The 6 molecules of ribulose-5-℗ formed will be phosphorylated by a kinase to ribulose-1, 5-bis-℗ and will then again bind CO2 and thus enter a new turn of the cycle.
One turn of the cycle may be summarized as follows:
6 CO2 + 6 ribulose-1, 5-bis-℗ + 18 ATP + 12(NADPH + H+) → 6 ribulose-1, 5-bis-℗ + fructose-6-℗ + 18 ADP + 18 Pi + 12 NADP+
In short, it is observed that 6 CO2 were reduced to one molecule of fructose- 6-℗ which can be isomerized to glucose-6-℗ and then stored in the form of starch after the transformations we already studied (see fig. 4-22).
In fact, a certain proportion of various intermediates can leave the cycle and enter other important metabolic pathways. For example, ribulose-5-℗ can isomerize to ribose-5-℗ required for the synthesis of nucleic acids.
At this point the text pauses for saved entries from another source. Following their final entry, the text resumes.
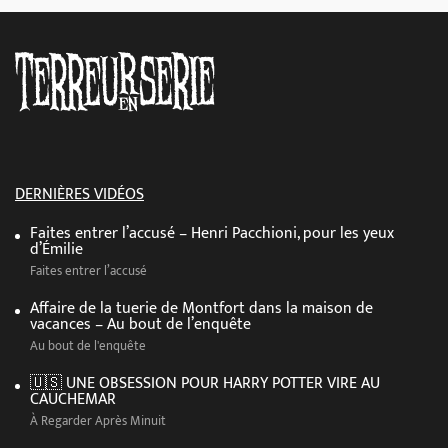
DERNIÈRES VIDÉOS
Faites entrer l’accusé – Henri Pacchioni, pour les yeux
d’Émilie
Faites entrer l’accusé
Affaire de la tuerie de Montfort dans la maison de
vacances – Au bout de l’enquête
Au bout de l'enquête
🇺🇸 UNE OBSESSION POUR HARRY POTTER VIRE AU
CAUCHEMAR
À Regarder Après Minuit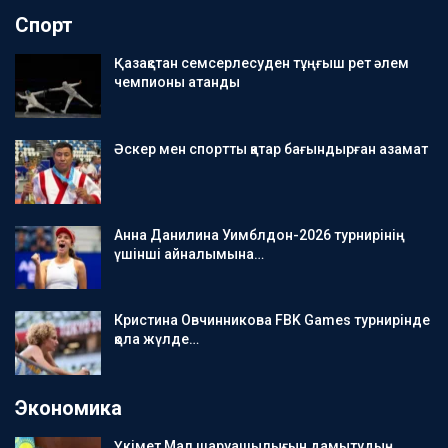
Спорт
Қазақстан семсерлесуден тұңғыш рет әлем
чемпионы атанды
Әскер мен спортты қатар бағындырған азамат
Анна Данилина Уимблдон-2026 турнирінің
үшінші айналымына…
Кристина Овчинникова FBK Games турнирінде
қола жүлде…
Экономика
Үкімет Мал шаруашылығын дамытудың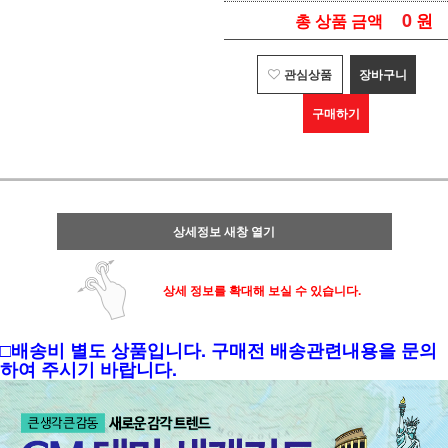
0
원
총 상품 금액
관심상품
장바구니
구매하기
상세정보 새창 열기
상세 정보를 확대해 보실 수 있습니다.
□배송비 별도 상품입니다. 구매전 배송관련내용을 문의
하여 주시기 바랍니다.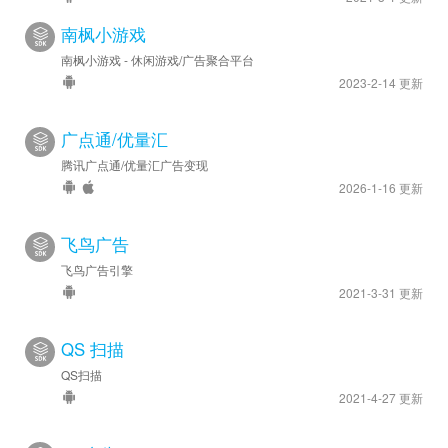
南枫小游戏
南枫小游戏 - 休闲游戏/广告聚合平台
2023-2-14 更新
广点通/优量汇
腾讯广点通/优量汇广告变现
2026-1-16 更新
飞鸟广告
飞鸟广告引擎
2021-3-31 更新
QS 扫描
QS扫描
2021-4-27 更新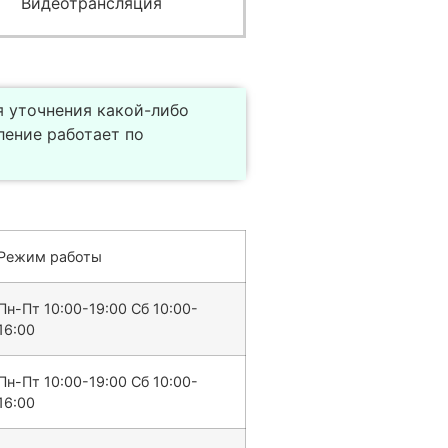
Видеотрансляция
я уточнения какой-либо
ление работает по
Режим работы
Пн-Пт 10:00-19:00 Сб 10:00-
16:00
Пн-Пт 10:00-19:00 Сб 10:00-
16:00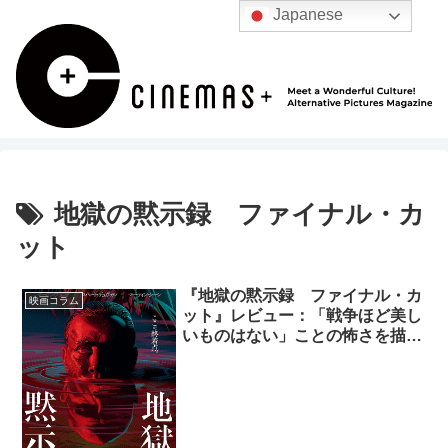
Japanese
地獄の黙示録 ファイナル・カ
ット
『地獄の黙示録 ファイナル・カ
映画コラム
ット』レビュー：「戦争ほど美し
いものはない」ことの怖さを描い
た名作の最終版！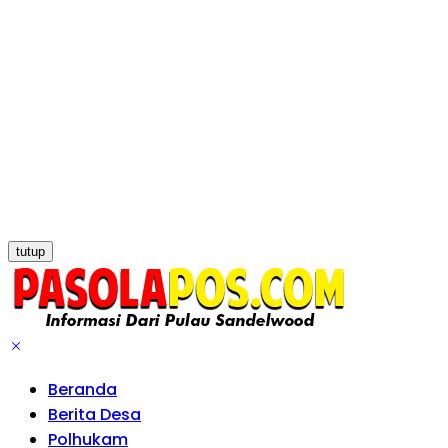
tutup
Beranda
Berita Desa
Polhukam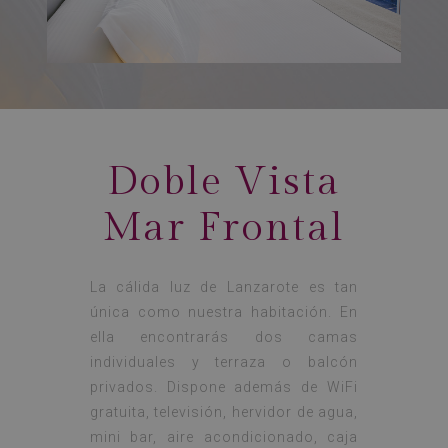
Doble Vista
Mar Frontal
La cálida luz de Lanzarote es tan
única como nuestra habitación. En
ella encontrarás dos camas
individuales y terraza o balcón
privados. Dispone además de WiFi
gratuita, televisión, hervidor de agua,
mini bar, aire acondicionado, caja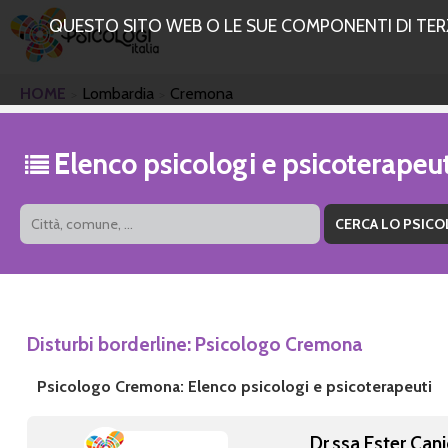
QUESTO SITO WEB O LE SUE COMPONENTI DI TERZE
HOME
Lombardia
Cremona
Elenco psicologi e psicoterape
Disturbi borderline: Psicologo Cremona
Psicologo Cremona: Elenco psicologi e psicoterapeuti
Dr.ssa Ester Can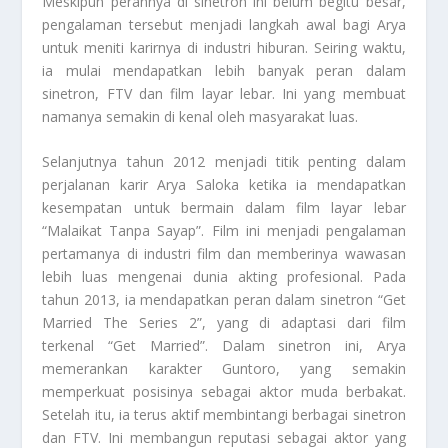
Meskipun perannya di sinetron ini belum begitu besar,
pengalaman tersebut menjadi langkah awal bagi Arya
untuk meniti karirnya di industri hiburan. Seiring waktu,
ia mulai mendapatkan lebih banyak peran dalam
sinetron, FTV dan film layar lebar. Ini yang membuat
namanya semakin di kenal oleh masyarakat luas.
Selanjutnya tahun 2012 menjadi titik penting dalam
perjalanan karir Arya Saloka ketika ia mendapatkan
kesempatan untuk bermain dalam film layar lebar
“Malaikat Tanpa Sayap”. Film ini menjadi pengalaman
pertamanya di industri film dan memberinya wawasan
lebih luas mengenai dunia akting profesional. Pada
tahun 2013, ia mendapatkan peran dalam sinetron “Get
Married The Series 2”, yang di adaptasi dari film
terkenal “Get Married”. Dalam sinetron ini, Arya
memerankan karakter Guntoro, yang semakin
memperkuat posisinya sebagai aktor muda berbakat.
Setelah itu, ia terus aktif membintangi berbagai sinetron
dan FTV. Ini membangun reputasi sebagai aktor yang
On the other hand, triose-℗ can give a-glycerophosphoric acid (see fig. 4-32) which will be used for the synthesis of lipids.
Even the first compound formed, 3-phosphoglyceric acid, can take another direction: it can be oxidized by the glycolytic pathway followed by the Krebs cycle. Therefore, the output in glucose units cannot be expected to be the theoretical output described above.
It must be noted that photosynthesis has a determining effect on the direction of the glycolytic reactions and the cycle of pentose-phosphates: under illumination, thanks to the production of ATP and NADPH in high concentrations, the photosynthetic cycle will permit the reduction of CO2 to hexose-℗; as just mentioned, this cycle uses the series of inter-conversions of the pentose- phosphates cycle in the direction hexoses-℗ → pentoses-℗, i.e. in the direction opposite to that enabling the pentose-phosphates cycle to oxidize glucose with production of CO2; moreover, the photosynthetic cycle follows some glycolytic reactions, but in the reverse direction.
On the contrary, in the dark, ATP and NADPH concentrations will fall (there is no light energy for their synthesis and yet their utilization continues in order to bring about the metabolic reactions requiring energy) so that the plant cells will catabolize glucose to CO2 just like animal cells, i.e. by glycolysis followed by Krebs cycle, or by the pentose-phosphates cycle. This is why, in the dark, contrary to what happens under illumination, plants are found to breathe like animals, absorbing oxygen and eliminating carbon dioxide.